Perhaps, our Father regards our sinning as a ‘lovers’ quarrel’. That is, people who love each other become annoyed and begin to fight. In fact, their love is on the line. What is going to win—ego or love?
So here, we’ve wanted our will rather than God’s. While this is happening, we are being held in God’s love. Will we relent? Will we stay in the light of what has been revealed to us? If we do, our sins are not being remembered. They are buried in the ocean of his loving.
Whoever doesn’t relent, and rather, decides to walk in the darkness of their own ‘light’, shows they haven’t seen the light at all, and it is certainly not ‘in’ them.
So, how good it is that Jesus tells us to pray. ‘…and forgive us our sins! We don’t pray because the matter is in doubt but because we need to have it affirmed. So, we don’t need to be crushed by our failures. We are humbled—by our failure of course, but even more by the continued love of God for us. And we are kept alert by the fact that we are now walking in light. Everything is known!
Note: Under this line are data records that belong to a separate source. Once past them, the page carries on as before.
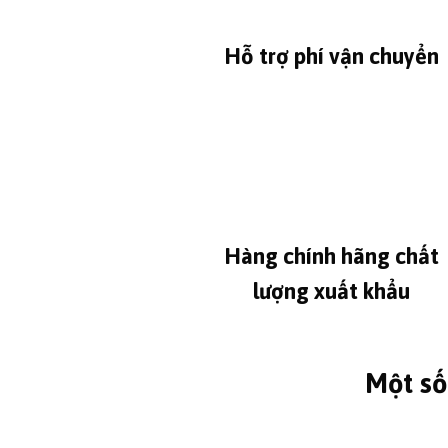
Hỗ trợ phí vận chuyển
Hàng chính hãng chất
lượng xuất khẩu
Một số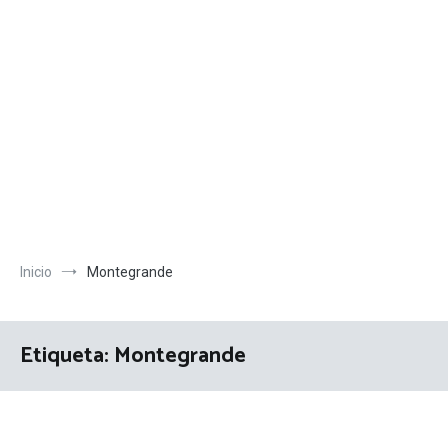
Inicio
Montegrande
Etiqueta:
Montegrande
There are further clues in John 13:1-17.
Here is our Lord, preparing his disciples, and all of us, for the life we will lead. He’s telling us that we are cleansed, and that we need to be cleansed.
Peter is embarrassed that Jesus does the dirty job of washing feet and tries to be noble by refusing the service. Notice, he’s justifying himself—avoiding the pain of being ‘wrong footed’.
Jesus uses the occasion as a parable and says their relationship depends totally on Peter sitting down and having his feet washed. A relationship with Jesus depends on him serving us—by laying down his life for us. There’s no other way.
With that matter settled, Peter wants his hands and head washed as well! And Jesus explains that this isn’t necessary. ‘The one who has bathed does not need to wash, except for his feet, but is completely clean. And you are clean…’ (verse 10)—they have been cleansed by the word Jesus has spoken (15:3).
Our cleanness is not the result of getting our life together. It is the result of hearing and believing the word of Jesus Christ. His work as our Saviour is so complete, that when he speaks it to us, we are clean. Really clean before God. Really clean in our conscience (Hebrews 9:14; 10:22). Really clean and wanting to keep it that way! And future failures cannot muddy that stream because it is a stream that is flowing from above, not from within us.
But we do need our feet washed—the part of us that gets soiled with the world. So, ‘Forgive us our sins!’ We are in a covenant where our sins will never determine the relationship. We are walking in the light. But we feel the offence of this or that deed, and the pain of ‘wearing’ it, and the risk of staying in it. We want to ‘clear the air’.
Jesus gives Peter an opportunity to do this after his miserable collapse at the time of Jesus’ trial (John 21:15). He asks if Peter really does love him more than the other disciples. The acknowledgement of his failure, and his complete misunderstanding of his strength is obvious, but he does confess what is important. ‘You know that I love you’.